When a community food network is serving that many people, the nonprofit has to think like an operator. Volunteer drivers need route clarity. Bag sorting and folding need workflow. Special projects need supervision. Donor recruitment needs consistency so the pipeline does not collapse when enthusiasm fades. In a county where the need is documented and the network is wide, safe volunteer practice is part of service continuity.
What competent organizations put in place before problems start
The lesson for A Simple Gesture and similar nonprofits is not to pull back from volunteerism. It is to professionalize it enough to protect both the mission and the people doing the work. That means written role descriptions, a clear reimbursement policy, and a decision on whether volunteer accident insurance is needed. It also means training, supervision, and feedback are not optional extras but the basic tools of a healthy program.

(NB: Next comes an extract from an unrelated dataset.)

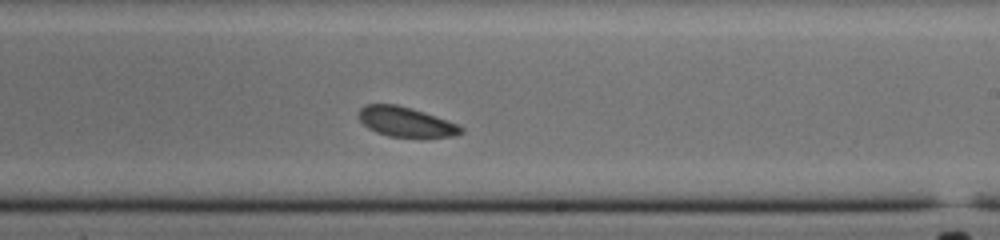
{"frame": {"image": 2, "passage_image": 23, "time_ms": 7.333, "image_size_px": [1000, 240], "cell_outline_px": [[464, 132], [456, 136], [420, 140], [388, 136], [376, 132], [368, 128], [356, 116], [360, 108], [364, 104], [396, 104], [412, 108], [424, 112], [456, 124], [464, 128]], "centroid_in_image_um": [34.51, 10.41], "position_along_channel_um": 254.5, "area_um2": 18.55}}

It also means treating the volunteer program as a real part of the organization’s operating structure. If the nonprofit depends on volunteers for food pickup, sorting, donor outreach, and school-related support, then volunteer oversight should be sized to that reality. The strongest programs are not the ones with the most enthusiasm at the start. They are the ones that understand where informal “all hands” culture breaks down, and build the guardrails before it does.
This article was produced by Prism’s automated news system from verified source data, official records, and press releases, then run through automated quality and moderation checks before publishing. The system is built and supervised by the people who set the standards it runs under. Read our full AI policy.